Despite having a limited number of approved drugs, CGT companies continue to attract an increasing amount and proportion of private and public investment.
Over USD 3.9 billion had been raised through IPOs by September 2021, a remarkable 110% increase from the USD 1.8 billion raised in 2018. CGT tool providers have also gained investor attention, raising nearly USD 1.6 billion through IPOs in 2021.
With programs progressing rapidly from clinical to commercial stages and targeting larger patient populations, investors are now placing greater emphasis on manufacturing, which constitutes ~50% of the CGT development and commercialization process. A notable example of this trend is AGC Biologics' acquisition of a commercial manufacturing facility previously owned by Novartis Gene Therapies.
Private equity (PE) and venture capital (VC) investment has experienced significant growth, with average growth rates of ~ 59% for gene therapy and ~63% for cell therapy from 2010 to 2021, surpassing the overall life sciences domain growth rate of ~18%. This increase has provided crucial support to emerging companies.
- Biopharma companies forge partnerships with VC firms or biotech originators for innovation and market expansion. Collaborations with academic institutions allow licensing of new technologies, enabling early-stage investments and fostering rapid innovation. PE firms are also increasingly investing not only in emerging specialty companies (predominantly those with EBITDA of USD 10 million or lower) but also in companies focusing on the plasmid DNA and viral vector space.

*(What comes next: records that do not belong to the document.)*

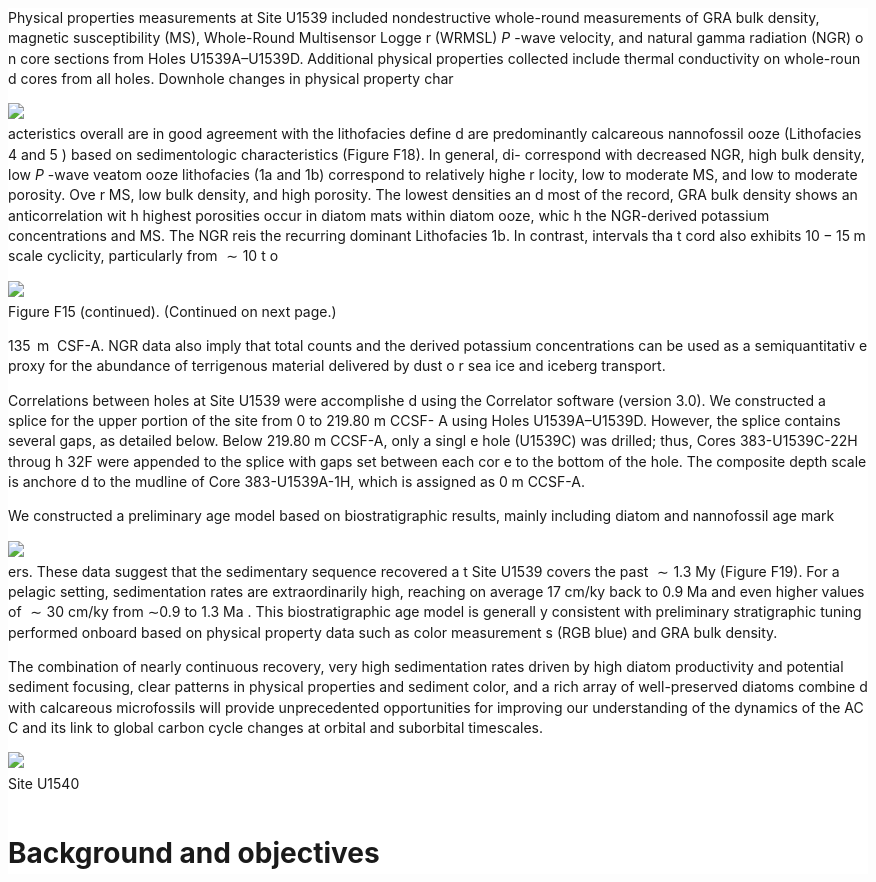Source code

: Physical properties measurements at Site U1539 included nondestructive whole-round measurements of GRA bulk density, magnetic  susceptibility  (MS),  Whole-Round  Multisensor  Logge r (WRMSL) $P$ -wave velocity, and natural gamma radiation (NGR) o n core sections from Holes U1539A–U1539D. Additional physical properties collected include thermal conductivity on whole-roun d cores from all holes. Downhole changes in physical property char  

![](images/fb19fed02e611a2beee9a753b4dfb2445d3719b25d954eb4bf3463275c763e22.jpg)  
acteristics overall are in good agreement with the lithofacies define d are predominantly calcareous nannofossil ooze (Lithofacies 4 and 5 ) based on sedimentologic characteristics (Figure F18). In general, di- correspond with decreased NGR, high bulk density, low $P$ -wave veatom ooze lithofacies (1a and 1b) correspond to relatively highe r locity, low to moderate MS, and low to moderate porosity. Ove r MS, low bulk density, and high porosity. The lowest densities an d most of the record, GRA bulk density shows an anticorrelation wit h highest porosities occur in diatom mats within diatom ooze, whic h the NGR-derived potassium concentrations and MS. The NGR reis the recurring dominant Lithofacies 1b. In contrast, intervals tha t cord also exhibits $10{-}15\;\mathrm{m}$ scale cyclicity, particularly from ${\sim}10$ t o  

![](images/8e8ee90295973adddba8a6cc7c3ff8b0daab9a353a030bde08fa5412b6357f77.jpg)  
Figure F15 (continued). (Continued on next page.)  

$135\,\mathrm{~m~}$ CSF-A. NGR data also imply that total counts and the derived potassium concentrations can be used as a semiquantitativ e proxy for the abundance of terrigenous material delivered by dust o r sea ice and iceberg transport.  

Correlations between holes at Site U1539 were accomplishe d using the Correlator software (version 3.0). We constructed  a splice for the upper portion of the site from 0 to 219.80 m CCSF- A using Holes U1539A–U1539D. However, the splice contains several gaps, as detailed below. Below $219.80\;\mathrm{m}$ CCSF-A, only a singl e hole (U1539C) was drilled; thus, Cores 383-U1539C-22H throug h 32F were appended to the splice with gaps set between each cor e to the bottom of the hole. The composite depth scale is anchore d to the mudline of Core 383-U1539A-1H, which is assigned as $0\;\mathrm{m}$ CCSF-A.  

We constructed a preliminary age model based on biostratigraphic results, mainly including diatom and nannofossil age mark  

![](images/1672974899766b04c76f80d32f89ab268f9bc84e6661ef9cd13f80ee078873e5.jpg)  
ers. These data suggest that the sedimentary sequence recovered a t Site U1539 covers the past ${\sim}1.3$ My (Figure F19). For a pelagic setting, sedimentation rates are extraordinarily high, reaching on average $17\;\mathrm{cm/ky}$ back to $0.9\;\mathrm{Ma}$ and even higher values of ${\sim}30\ \mathrm{cm/ky}$ from $\mathord{\sim}0.9$ to $1.3\ \mathrm{Ma}$ . This biostratigraphic age model is generall y consistent with preliminary stratigraphic tuning performed onboard based on physical property data such as color measurement s (RGB blue) and GRA bulk density.  

The combination of nearly continuous recovery, very high sedimentation rates driven by high diatom productivity and potential sediment focusing, clear patterns in physical properties and sediment color, and a rich array of well-preserved diatoms combine d with calcareous microfossils will provide unprecedented opportunities for improving our understanding of the dynamics of the AC C and its link to global carbon cycle changes at orbital and suborbital timescales.  

![](images/94eeb464763cbc52550726decb3e21094f1f618c90ecaebdd418bfab04eb9ba4.jpg)  
Site U1540  

# Background and objectives  
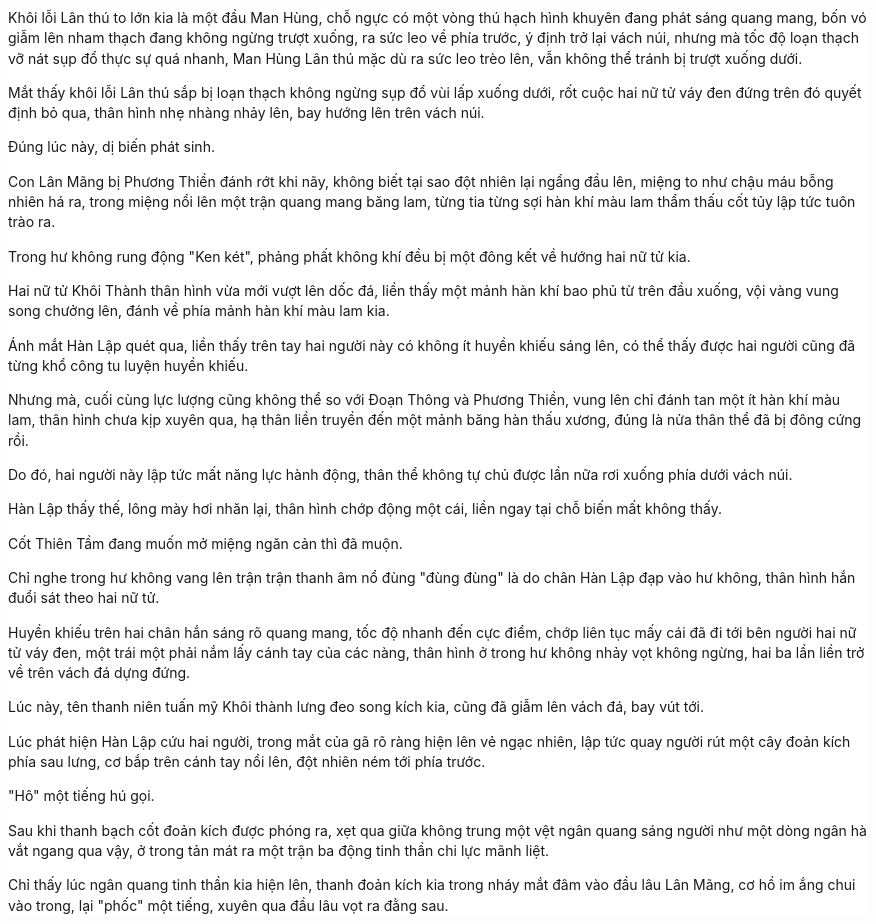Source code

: Khôi lỗi Lân thú to lớn kia là một đầu Man Hùng, chỗ ngực có một vòng thú hạch hình khuyên đang phát sáng quang mang, bốn vó giẫm lên nham thạch đang không ngừng trượt xuống, ra sức leo về phía trước, ý định trở lại vách núi, nhưng mà tốc độ loạn thạch vỡ nát sụp đổ thực sự quá nhanh, Man Hùng Lân thú mặc dù ra sức leo trèo lên, vẫn không thể tránh bị trượt xuống dưới.

Mắt thấy khôi lỗi Lân thú sắp bị loạn thạch không ngừng sụp đổ vùi lấp xuống dưới, rốt cuộc hai nữ tử váy đen đứng trên đó quyết định bỏ qua, thân hình nhẹ nhàng nhảy lên, bay hướng lên trên vách núi.

Đúng lúc này, dị biến phát sinh.

Con Lân Mãng bị Phương Thiền đánh rớt khi nãy, không biết tại sao đột nhiên lại ngẩng đầu lên, miệng to như chậu máu bỗng nhiên há ra, trong miệng nổi lên một trận quang mang băng lam, từng tia từng sợi hàn khí màu lam thẩm thấu cốt tủy lập tức tuôn trào ra.

Trong hư không rung động "Ken két", phảng phất không khí đều bị một đông kết về hướng hai nữ tử kia.

Hai nữ tử Khôi Thành thân hình vừa mới vượt lên dốc đá, liền thấy một mảnh hàn khí bao phủ từ trên đầu xuống, vội vàng vung song chưởng lên, đánh về phía mảnh hàn khí màu lam kia.

Ánh mắt Hàn Lập quét qua, liền thấy trên tay hai người này có không ít huyền khiếu sáng lên, có thể thấy được hai người cũng đã từng khổ công tu luyện huyền khiếu.

Nhưng mà, cuối cùng lực lượng cũng không thể so với Đoạn Thông và Phương Thiền, vung lên chỉ đánh tan một ít hàn khí màu lam, thân hình chưa kịp xuyên qua, hạ thân liền truyền đến một mảnh băng hàn thấu xương, đúng là nửa thân thể đã bị đông cứng rồi.

Do đó, hai người này lập tức mất năng lực hành động, thân thể không tự chủ được lần nữa rơi xuống phía dưới vách núi.

Hàn Lập thấy thế, lông mày hơi nhăn lại, thân hình chớp động một cái, liền ngay tại chỗ biến mất không thấy.

Cốt Thiên Tầm đang muốn mở miệng ngăn cản thì đã muộn.

Chỉ nghe trong hư không vang lên trận trận thanh âm nổ đùng "đùng đùng" là do chân Hàn Lập đạp vào hư không, thân hình hắn đuổi sát theo hai nữ tử.

Huyền khiếu trên hai chân hắn sáng rõ quang mang, tốc độ nhanh đến cực điểm, chớp liên tục mấy cái đã đi tới bên người hai nữ tử váy đen, một trái một phải nắm lấy cánh tay của các nàng, thân hình ở trong hư không nhảy vọt không ngừng, hai ba lần liền trở về trên vách đá dựng đứng.

Lúc này, tên thanh niên tuấn mỹ Khôi thành lưng đeo song kích kia, cũng đã giẫm lên vách đá, bay vút tới.

Lúc phát hiện Hàn Lập cứu hai người, trong mắt của gã rõ ràng hiện lên vẻ ngạc nhiên, lập tức quay người rút một cây đoản kích phía sau lưng, cơ bắp trên cánh tay nổi lên, đột nhiên ném tới phía trước.

"Hô" một tiếng hú gọi.

Sau khi thanh bạch cốt đoản kích được phóng ra, xẹt qua giữa không trung một vệt ngân quang sáng người như một dòng ngân hà vắt ngang qua vậy, ở trong tản mát ra một trận ba động tinh thần chi lực mãnh liệt.

Chỉ thấy lúc ngân quang tinh thần kia hiện lên, thanh đoản kích kia trong nháy mắt đâm vào đầu lâu Lân Mãng, cơ hồ im ắng chui vào trong, lại "phốc" một tiếng, xuyên qua đầu lâu vọt ra đằng sau.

- Century Therapeutics with USD 250 million in venture financing – July 1
- Astellas Pharma signs a USD 80 million upfront agreement with Frequency Therapeutics to develop and commercialize therapy for hearing loss – July 17
How is the regulatory and reimbursement landscape evolving within the CGT space?
A rise in filing of applications is expected, particularly for breakthrough and regenerative medicine advanced therapy designations, which would be supported by robust documentation. The FDA's Bespoke Gene Therapy Consortium under the NIH Accelerating Medicines Partnership Program streamlines small-batch gene therapy research, addressing barriers and providing guidance on research, manufacturing, and regulations. It serves as a central hub for these therapies. Moreover, the FDA has launched a gene therapy pilot program that would enable real-time input for sponsors during clinical development, speeding up the development cycle and review process through frequent interactions with regulators.
Globally, there have been significant innovations in pricing and reimbursement. Some of the key developments include the issuance of final national coverage determination of CAR-T therapies for Medicare beneficiaries by The Centers for Medicare & Medicaid Services and launch of the Embarc Benefit Protection plan by Cigna for employers, Health Maintenance Organizations, and other insurers to fully cover the costs of Luxturna and Zolgensma initially, which could then be extended to other therapies.
In summary, global CGT is rapidly advancing, offering revolutionary approaches to treat diseases at their root cause. It has potential to transform healthcare by providing targeted and personalized treatments, along with ongoing R&D efforts focusing on harnessing the full potential of these therapies to benefit patients globally.